ANNO 3 n° 144
I dipendenti Ro.Ri domani in piazza per rivendicare
gli stipendi arretrati
21/06/2012 - 04:00

 VITERBO - I dipendenti del gruppo Ro.Ri di Roberto e Fabio Angelucci, padre e figlio, proprietari della Casa di Cura di Nepi e della clinica Nuova Santa Teresa di Viterbo, terranno un presidio in piazza del Plebiscito, sotto le finestre della Prefettura, da domani mattina alle 9 alle 18 del pomeriggio. ''Intendiamo così – spiegano i loro rappresentanti – rivendicare i nostri diritti, in primo luogo quello a ricevere regolarmente gli stipendi. Ci siamo organizzati da soli – aggiungono – perché ormai abbiamo capito che i sindacati, Cisl, Uil e Fials, sono conniventi con la proprietà''.

I circa 350 dipendenti della Ro.Ri. non hanno ancora ricevuto la tredicesima, sebbene sia stata riportata nella denuncia dei redditi inviata loro dall’azienda, e non hanno percepito lo stipendio di maggio, che avrebbero dovuto ricevere entro il 10 del mese.

Gli Angelucci, tra i principali imputati della maxi inchiesta sulla gestione della Asl di Viterbo fino al 2009, hanno recentemente ottenuto dalla procura della Repubblica lo sblocco di una parte dei conti correnti sequestrati, per un importo prossimo ai 4 milioni di euro, proprio per pagare i fornitori e i dipendenti. In cambio, avrebbero accettato il sequestro dell’immobile che ospita la Casa di Cura di Nepi.

''Per settimane – precisano -, ci è stato assicurato che, dopo lo blocco dei conti correnti, ci avrebbero corrisposto regolarmente gli stipendi, ma così non è stato. Non sappiamo cosa ci sia sotto. Da allora non ci è stato comunicato più nulla. Ed è inutile cercare di ottenere risposte: tutte le porte ci vengono chiuse in faccia''.

Ieri mattina, una delegazione dei lavoratori della Ro.Ri si è recata in comune per ottenere l’ok all’occupazione del suolo pubblico e alla Digos per chiedere l’autorizzazione ad indire la manifestazione di protesta.

Intanto, la proprietà, probabilmente per calmare le agitatissime acque, ha convocato per oggi pomeriggio, alle 15,30, un’assemblea dei dipendenti della Casa di Cura di Nepi. “Ci è stato riferito – sostengono i rappresentanti dei lavoratori – che lo avrebbero fatto subito dopo che avevano negato il permesso alla Usb di organizzare un incontro sindacale all’interno della struttura”.
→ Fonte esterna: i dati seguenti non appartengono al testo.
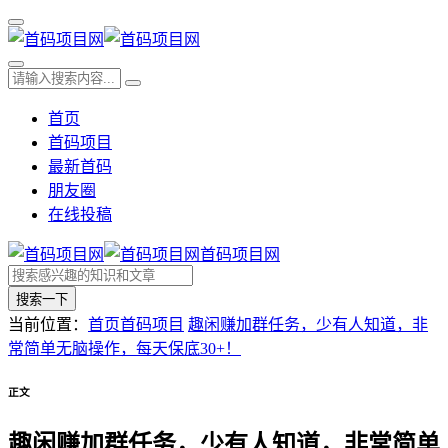
首页
首码项目
最新首码
朋友圈
在线投稿
首码项目网
搜索一下
当前位置：
首页
首码项目
趣闲赚加群任务，少有人知道，非
常简单无脑操作，每天保底30+！
正文
趣闲赚加群任务，少有人知道，非常简单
A detta dei lavoratori, infine, la proprietà deve ancora spiegare come mai, nella denuncia dei redditi, ha dato per pagata la tredicesima. “Ci stiamo informando – precisano – se la procedura sia legale o meno. Non vorremmo che ci siano state fatte pagare le imposte su una somma che non abbiamo percepito. Se così fosse si configurerebbe un falso clamoroso ai nostri danni”.

Infine, è ancora tutta da verificare la situazione contributiva. ''Non sappiamo ancora – concludono – se i contributi previdenziali e assistenziali ci siano stati versati. Se così non fosse, al danno si aggiungerebbe anche la beffa''.

La procura della Repubblica aveva chiesto è ottenuto il sequestro dei conti correnti del gruppo Ro.Ri., per un ammontare complessivo di circa 21 milioni di euro. Un importo che, secondo l’accusa, corrisponderebbe a quanto gli Angelucci avrebbero percepito indebitamente dalla Asl per prestazioni sanitarie eseguite parzialmente o non eseguite affatto dalla Casa di Cura di Nepi. Liquidate dalla Asl su fatturazioni gonfiate e, in parte non autorizzate secondo le norme regionali. Il tutto con la presunta connivenza dell’allora direttore generale della Asl Giuseppe Aloisio e di alcuni ex componenti dei vertici Asl.